If you select "Clothing" there are 68 pages if poorly done random designs.


----------



## ryan barker (Jul 21, 2011)

they are hypnotically bad in you don't look at them for too long.... after about 20 pages, i saw two that weren't gawd awful to my sensibilities. i hope that when i put stuff out they're better than that! 

dunno, bisi, i say that if this site isn't paying off, ditch it. i don't see a lot of what i consider quality designs going on there, so i'd hate to be lumped into that bunch. just my opinion, i wouldn't argue it if someone disagreed. to me, the success of these sites relies on the people with designs on there marketing their shirts. really, though, i think what it amounts to is you're marketing/advertising for mysoti, etsy, zazzle, cafepress, whatever. i mean, you just did it, and what happened? we all went to that site and checked out everyone else's stuff while we were there. gotta wonder if it's more a case of doing them a favour more than it is helping yourself, ya know?


----------



## Deathtricity (Oct 9, 2011)

I decided to stop looking after the first page Because I did not want to like a design and see that it was 26.99 I have never spent over $25 for a t-shirt, and it was a BIG full front 4 color Very Nicely screen printed on a custom sized blank shirt that fits great, Im not saying your designs are bad at all, But Im thinking instead of selling t-shirts try selling the designs and find maybe 10 to 15 shirts that have a theme and drop the price in to the $15 range and make a brand, not a "I have everything" site and then sell your "BRAND". you may might be able to sell the designs for maybe $50 each or you maybe able to sell them as stock vector (if they are vector) and you can make $1 each and you can see them many many times.

But as far as the shirts like I said PRICE PRICE PRICE, the only brands that get away with shirts over $26 are BIG name in the "Indie" community like johnny cupcakes, obey, etc.

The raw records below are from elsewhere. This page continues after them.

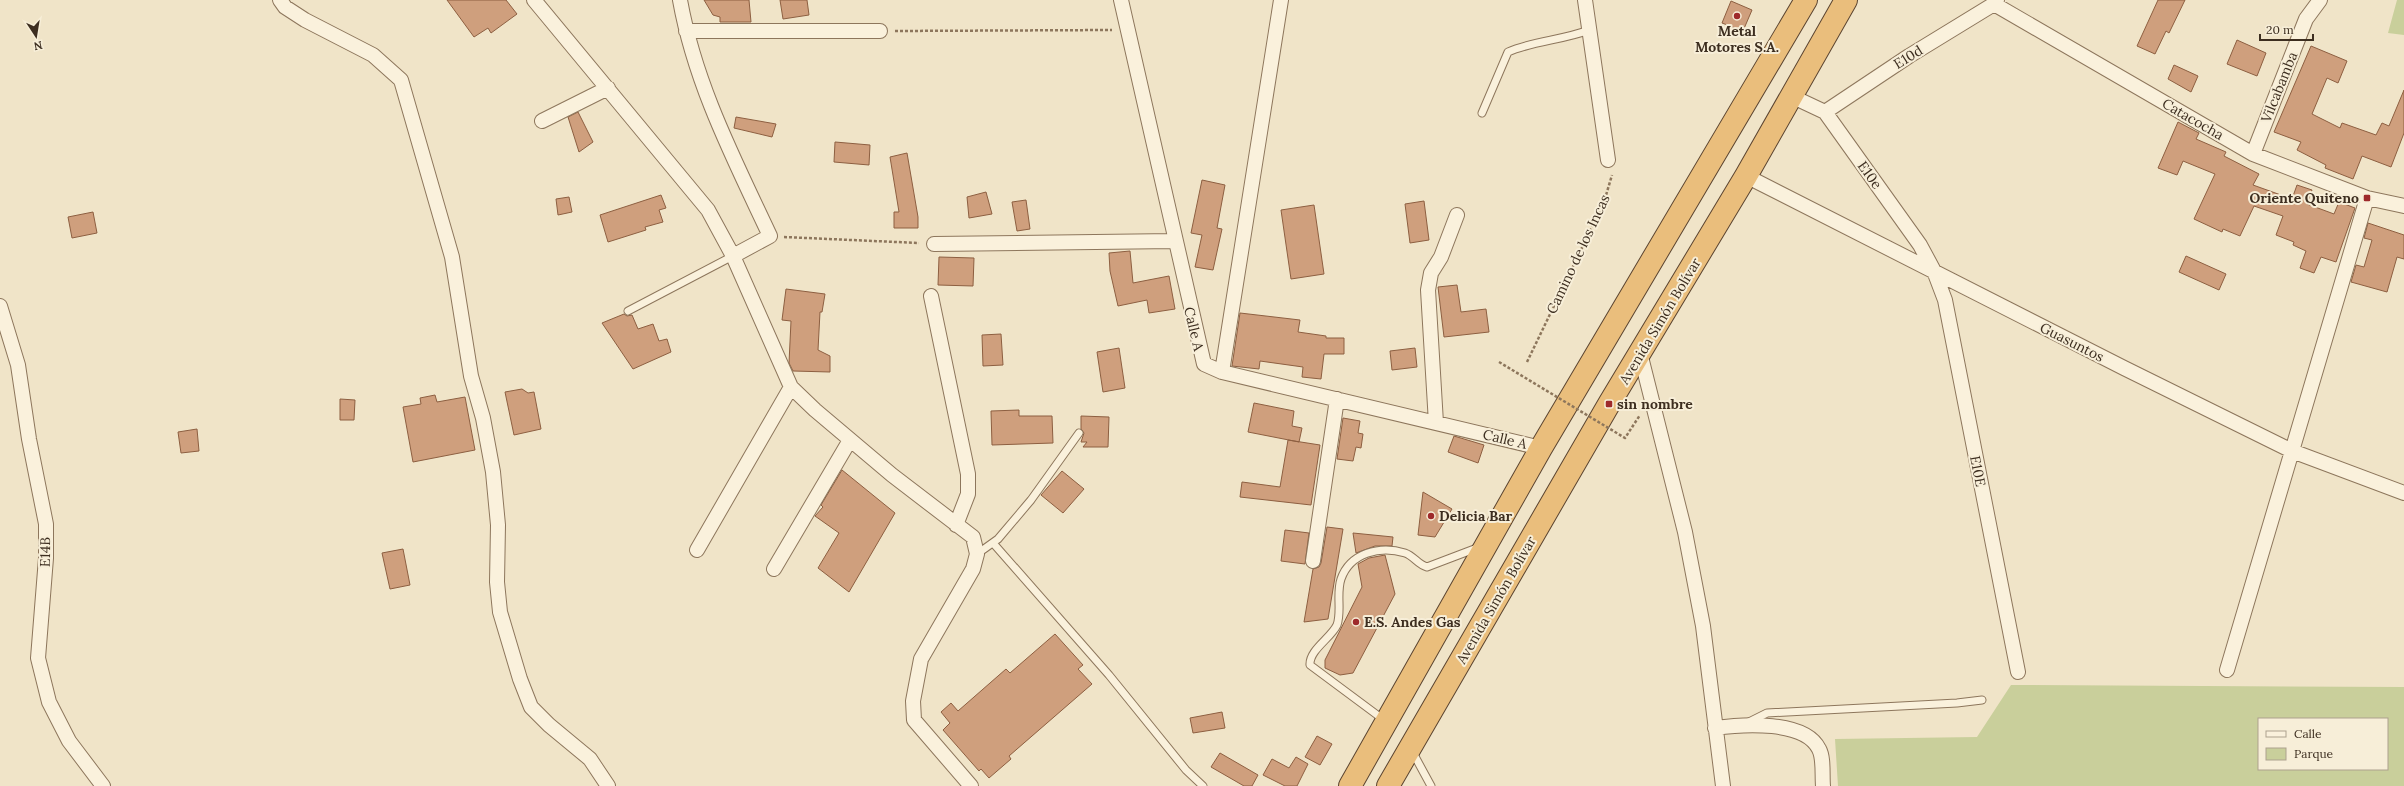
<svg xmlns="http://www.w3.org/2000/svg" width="2404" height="786" font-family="Lora,serif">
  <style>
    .green { fill: #c9cf9b; fill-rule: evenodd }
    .building { fill: #cf9f7d; stroke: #8d5f41 }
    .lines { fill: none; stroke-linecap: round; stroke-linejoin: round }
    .service-casing { stroke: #8d765c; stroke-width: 9 }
    .minor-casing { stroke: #8d765c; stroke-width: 16 }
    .trunk-casing { stroke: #5b4430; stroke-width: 24 }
    .path { stroke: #8d765c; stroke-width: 2.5; stroke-dasharray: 3 2; stroke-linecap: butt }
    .service { stroke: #faf1dc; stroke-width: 7 }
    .minor { stroke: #faf1dc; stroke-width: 14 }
    .trunk { stroke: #eabe7c; stroke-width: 22 }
    .path-bridge { stroke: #8d765c; stroke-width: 2.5; stroke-dasharray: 3 2; stroke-linecap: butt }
    .poi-dot { fill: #9e2a2b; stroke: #f7eed8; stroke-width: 1.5 }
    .labels { text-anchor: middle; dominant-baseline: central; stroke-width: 4; stroke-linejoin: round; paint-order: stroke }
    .poi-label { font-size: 14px; font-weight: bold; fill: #3d2e20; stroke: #f7eed8; text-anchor: start }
    .street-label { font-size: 14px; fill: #3d2e20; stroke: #f7eed8 }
  </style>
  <rect width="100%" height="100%" fill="#f0e4c8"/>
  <!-- green -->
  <path class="green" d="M 2397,0 L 2404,0 L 2404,35 L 2388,33 Z
    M 2011,685 L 2404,687 L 2404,786 L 1838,786 L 1835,739 L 1977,737 ZM 2259,719 L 2387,719 L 2387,769 L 2259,769 Z"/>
  <!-- building -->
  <path class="building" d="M 447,0 L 506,0 L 517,14 L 491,33 L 488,28 L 474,37 Z
    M 704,0 L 749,0 L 751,22 L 720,22 L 720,17 L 713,15 Z
    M 780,0 L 807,0 L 809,15 L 783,19 Z
    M 2158,0 L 2185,0 L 2169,33 L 2166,31 L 2155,54 L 2137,46 Z
    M 1731,1 L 1752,10 L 1743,31 L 1722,23 Z
    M 2237,40 L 2266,53 L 2257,76 L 2227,64 Z
    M 2311,46 L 2347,61 L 2338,83 L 2327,78 L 2312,114 L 2340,128 L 2342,123 L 2376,135 L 2382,123 L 2389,126 L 2404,90 L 2404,133 L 2391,167 L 2362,156 L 2353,179 L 2325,168 L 2326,165 L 2297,150 L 2301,142 L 2274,132 Z
    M 2174,65 L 2198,76 L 2191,92 L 2168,79 Z
    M 578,112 L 593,142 L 579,152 L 568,117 Z
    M 736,117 L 776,124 L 772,137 L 734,128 Z
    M 2178,122 L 2199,133 L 2196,139 L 2226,152 L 2224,156 L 2259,174 L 2253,185 L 2292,199 L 2297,185 L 2312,190 L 2307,204 L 2334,214 L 2339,202 L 2355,208 L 2336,262 L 2321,257 L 2314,273 L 2300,268 L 2306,251 L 2293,245 L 2294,242 L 2276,235 L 2283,216 L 2254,206 L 2240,236 L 2223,229 L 2222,232 L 2194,219 L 2215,174 L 2183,161 L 2177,175 L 2158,168 Z
    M 835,142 L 870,145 L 869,165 L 834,162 Z
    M 907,153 L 918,217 L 918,228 L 894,228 L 894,212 L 899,212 L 890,157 Z
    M 1202,180 L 1225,185 L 1217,228 L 1222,229 L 1213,270 L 1195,267 L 1202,235 L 1191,233 Z
    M 986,192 L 992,214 L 969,218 L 967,197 Z
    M 661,195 L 666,208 L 659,210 L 663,222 L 645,227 L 646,230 L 608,242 L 600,215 Z
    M 569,197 L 572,212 L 558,215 L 556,199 Z
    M 1026,200 L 1030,229 L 1017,231 L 1012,202 Z
    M 1424,201 L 1429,240 L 1410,243 L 1405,204 Z
    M 1314,205 L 1324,274 L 1291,279 L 1281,210 Z
    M 93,212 L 97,233 L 72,238 L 68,217 Z
    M 2368,223 L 2404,235 L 2404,259 L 2397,257 L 2387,292 L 2351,282 L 2356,265 L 2364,267 L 2372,240 L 2364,238 Z
    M 1130,251 L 1133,283 L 1169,276 L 1175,309 L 1149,313 L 1147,300 L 1118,306 L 1110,271 L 1109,253 Z
    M 2186,256 L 2226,274 L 2219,290 L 2179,272 Z
    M 939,257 L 974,258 L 973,286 L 938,285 Z
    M 1457,285 L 1461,312 L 1486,309 L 1489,332 L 1444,337 L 1438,287 Z
    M 786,289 L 825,294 L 822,312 L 820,312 L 818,350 L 830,356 L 830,372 L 793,371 L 789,363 L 791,321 L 782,320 Z
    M 1240,313 L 1300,320 L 1298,332 L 1326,336 L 1326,338 L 1344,338 L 1344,354 L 1324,354 L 1321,379 L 1302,377 L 1303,367 L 1260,361 L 1259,369 L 1232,366 Z
    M 624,314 L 627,316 L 632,315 L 638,329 L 653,324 L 659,341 L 667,339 L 671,352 L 633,369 L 602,323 Z
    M 1001,334 L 1003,365 L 983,366 L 982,335 Z
    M 1119,348 L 1125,388 L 1103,392 L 1097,352 Z
    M 1415,348 L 1417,367 L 1392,370 L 1390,351 Z
    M 522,389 L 528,393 L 534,392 L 541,429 L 514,435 L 505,392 Z
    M 435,395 L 437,402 L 465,397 L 475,450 L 413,462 L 403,407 L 421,404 L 420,398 Z
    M 340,399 L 355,400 L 354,420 L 340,420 Z
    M 1254,403 L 1294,411 L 1292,426 L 1302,428 L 1299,442 L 1248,432 Z
    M 1019,410 L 1019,416 L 1052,416 L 1053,443 L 992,445 L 991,411 Z
    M 1081,416 L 1109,417 L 1108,447 L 1083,447 L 1087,442 L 1081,442 L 1084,433 L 1081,429 Z
    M 1343,418 L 1360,421 L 1358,433 L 1363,434 L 1361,448 L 1356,447 L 1353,461 L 1337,459 Z
    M 197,429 L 199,451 L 181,453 L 178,432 Z
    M 1454,436 L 1484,445 L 1478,463 L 1448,452 Z
    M 1288,440 L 1320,445 L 1311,505 L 1240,497 L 1242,482 L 1280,487 Z
    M 842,470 L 895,513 L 849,592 L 818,568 L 839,533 L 815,516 L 823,507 L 821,505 Z
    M 1062,471 L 1084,489 L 1063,513 L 1041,495 Z
    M 1423,492 L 1452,509 L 1435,537 L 1418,535 Z
    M 1327,527 L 1343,529 L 1328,619 L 1304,622 L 1313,569 L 1319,567 L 1321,563 Z
    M 1285,530 L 1309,533 L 1305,564 L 1281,561 Z
    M 1353,533 L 1393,537 L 1392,546 L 1375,546 L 1356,553 Z
    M 403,549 L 410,585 L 390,589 L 382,553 Z
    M 1385,555 L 1395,594 L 1353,673 L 1340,675 L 1325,668 L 1325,660 L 1362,587 L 1358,564 L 1369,558 Z
    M 1055,634 L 1083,665 L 1078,669 L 1092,684 L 1009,756 L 1011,759 L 989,778 L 981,769 L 979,771 L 943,730 L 950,723 L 941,712 L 951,703 L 958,711 L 1006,669 L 1010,673 Z
    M 1222,712 L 1225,728 L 1193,733 L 1190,718 Z
    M 1317,736 L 1332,744 L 1320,765 L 1305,757 Z
    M 1220,753 L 1258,775 L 1252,786 L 1244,786 L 1211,767 Z
    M 1296,757 L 1308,764 L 1297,786 L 1285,786 L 1263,775 L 1272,759 L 1289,768 Z"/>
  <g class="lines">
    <!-- service casing -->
    <g class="service-casing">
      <path id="service" d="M 1482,113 L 1508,52 C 1533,41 1563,40 1589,30
        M 628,311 L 733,256
        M 993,543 L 1109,675 L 1186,770 L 1203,786
        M 977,554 L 998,539 L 1031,500 L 1079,433
        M 1384,720 L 1310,665 C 1309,650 1331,638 1337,625 C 1342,611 1336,594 1341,579 C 1350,553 1380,545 1405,553 C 1414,556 1418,565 1427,567 L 1477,548
        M 1747,723 L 1767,713 L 1957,703 L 1982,700
        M 1412,751 L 1431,786"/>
    </g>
    <!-- minor casing -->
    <g class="minor-casing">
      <path id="minor" d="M 280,0 L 285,7 L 305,20 L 373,55 L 401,80 L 452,257 L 471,376 L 483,418 L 493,472 L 498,525 L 497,582 L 500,612 L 520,679 L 531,707 L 549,725 L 590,759 L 608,786
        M 534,0 L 708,210 L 733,256 L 791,387 L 815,410 L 892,475 L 973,537 L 977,554 L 973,569 L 921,659 L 913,701 L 914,720 L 971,786
        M 680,0 C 695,84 734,159 770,236 L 733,256
        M 1121,0 L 1204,364 L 1222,372 L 1541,448
        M 1585,0 L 1608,160
        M 1994,4 L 2253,154 L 2367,198 L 2404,206
        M 686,31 L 880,31
        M 1791,96 L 1825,112 L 1920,245 L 1934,271 L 1945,300 L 2018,672
        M 1825,112 L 1909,56 L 1994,4 L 1997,0
        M 542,121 L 608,88
        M 2253,154 L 2306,19 L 2320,0
        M 1746,176 L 2124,368 L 2292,451 L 2404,493
        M 934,244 L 1174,241
        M 931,296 L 968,474 L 968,494 L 956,525
        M 0,306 L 18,365 L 29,439 L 46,524 L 46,558 L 38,658 L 49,702 L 69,741 L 103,786
        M 1640,353 L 1685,532 L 1703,626 L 1723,786
        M 1222,372 L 1281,0
        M 1436,423 L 1428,290 L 1431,273 L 1441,257 L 1457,215
        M 697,550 L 791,387
        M 1313,561 L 1337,399
        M 774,569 L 850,440
        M 2227,670 L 2367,198
        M 1715,728 C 1743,724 1805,720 1819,749 C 1824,758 1822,775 1823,786"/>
    </g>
    <!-- trunk casing -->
    <g class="trunk-casing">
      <path id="trunk" d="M 1350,786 L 1541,448 L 1806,0
        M 1388,786 L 1609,404 L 1746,176 L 1846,0"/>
    </g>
    <!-- path -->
    <path class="path" d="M 895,31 L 1112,30
      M 784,237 L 919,243
      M 1527,362 L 1604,202 L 1612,175"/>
    <!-- service -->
    <use href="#service" class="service"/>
    <!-- minor -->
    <use href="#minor" class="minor"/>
    <!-- trunk -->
    <use href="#trunk" class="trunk"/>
    <!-- path-bridge -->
    <path class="path-bridge" d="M 1499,362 L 1625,438 L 1640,415"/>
  </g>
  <!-- markers -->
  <g class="poi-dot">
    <circle cx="1737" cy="16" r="4"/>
    <rect x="2363" y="194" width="8" height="8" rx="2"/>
    <rect x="1605" y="400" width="8" height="8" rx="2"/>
    <circle cx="1431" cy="516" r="4"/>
    <circle cx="1356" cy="622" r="4"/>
  </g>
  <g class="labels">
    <!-- poi labels -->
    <g class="poi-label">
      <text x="1737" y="31" text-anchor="middle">Metal<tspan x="1737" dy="16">Motores S.A.</tspan></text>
      <text x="2359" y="198" text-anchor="end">Oriente Quiteno</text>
      <text x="1617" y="404">sin nombre</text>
      <text x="1439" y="516">Delicia Bar</text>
      <text x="1364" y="622">E.S. Andes Gas</text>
    </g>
    <!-- street labels -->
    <g class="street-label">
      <text transform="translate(1908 57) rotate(-32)">E10d</text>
      <text transform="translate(2279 87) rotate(-68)">Vilcabamba</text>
      <text transform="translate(2193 119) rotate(30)">Catacocha</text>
      <text transform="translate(1870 175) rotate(54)">E10e</text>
      <text transform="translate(1578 254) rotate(-65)">Camino de los Incas</text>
      <text transform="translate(1660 321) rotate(-59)">Avenida Simón Bolívar</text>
      <text transform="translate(1194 329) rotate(77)">Calle A</text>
      <text transform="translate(2072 342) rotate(27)">Guasuntos</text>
      <text transform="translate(1505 439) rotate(13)">Calle A</text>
      <text transform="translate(1978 471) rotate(79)">E10E</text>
      <text transform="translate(45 552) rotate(-89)">E14B</text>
      <text transform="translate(1496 600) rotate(-60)">Avenida Simón Bolívar</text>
    </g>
  </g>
  <!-- legend -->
  <rect x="2258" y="718" width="130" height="52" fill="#f7eed8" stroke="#ada18e"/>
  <rect x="2266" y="731" width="20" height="6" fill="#faf1dc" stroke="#ada18e"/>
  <text x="2294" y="738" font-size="12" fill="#3d2e20">Calle</text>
  <rect x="2266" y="748" width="20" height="12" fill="#c9cf9b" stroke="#ada18e"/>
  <text x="2294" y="758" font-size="12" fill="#3d2e20">Parque</text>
  <!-- north arrow -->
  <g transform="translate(36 36) rotate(168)" stroke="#f7eed8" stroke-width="3" paint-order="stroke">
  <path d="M0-3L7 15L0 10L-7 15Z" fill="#3d2e20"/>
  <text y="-6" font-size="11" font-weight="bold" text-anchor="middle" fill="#3d2e20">N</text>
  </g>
  <!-- scale -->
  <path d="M2260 34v6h53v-6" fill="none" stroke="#3d2e20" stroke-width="2"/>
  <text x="2266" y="34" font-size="12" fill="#3d2e20" stroke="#f7eed8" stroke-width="3" paint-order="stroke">20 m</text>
</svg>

You have to be realistic in your price range. even if you spent 100 hours on one design that doesn't not mean you can just slap a $50 tag on it. I have a few designs that I have 60+ hours in but i have redrawn it many times and i have drawn it full size that it will be printed. Even with all that I know I will have to sell it for $20. 

Hope that maybe this helps you out in some way


----------



## ryan barker (Jul 21, 2011)

the customer doesn't really care how much some designs can be a labour of love, eh? these kinds of designs, though, aren't particularly special and can be knocked out in a day, i would say. there were a few that could probably take some time, but still nothing show-stopping.


----------



## printingray (Apr 4, 2012)

Try Organic traffic which is more unique. If you have a professional site then target a keyword and optimize it in the all mager search engine to get top rank in the search in this way you'll got a lot of organic traffic which is a cause of sales. Best of luck


----------



## 3R Marketing (Jul 23, 2012)

I only made it through about 10 pages, but I didn't notice any of your designs when I looked through ALL the shirts. I only saw yours when I clicked on the link you provided at the beginning. Just FYI


----------



## veedub3 (Mar 29, 2007)

The first thing I did after clicking your link was click the clothing button. That button took me to pages of shirts by other designers. I can see why you are not getting any sales. That is the worst thing you can do because as a potential customer, I am no longer viewing your designs but someone else's work. That is just as bad as having unrelated ads on a webpage. "It's nothing but a distraction, and if a customer clicks on the ad, you have lost them." The object is to keep them on your site and to purchase from you. With the simple click of a button you lost me as a potential customer. I also went to add an item to the cart and after a few more clicks you tell me I have to log in or join to buy a shirt. Most people will not go through all of that. You should have as few clicks as possible for the customer to make a purchase, as well as the option to checkout as a guest. My advice is to get your own website as mentioned in the posts above.


----------



## niet2 (Jun 2, 2011)

i like the designs but yeah they are way too expensive...


----------



## poezoe (Jul 10, 2012)

Take some time to CREATE 10 really good, unique designs that are yours and you will be much more successful than 68 pages of clipart


----------



## ryan barker (Jul 21, 2011)

mysoti: clothing, artwork... lampshades?


----------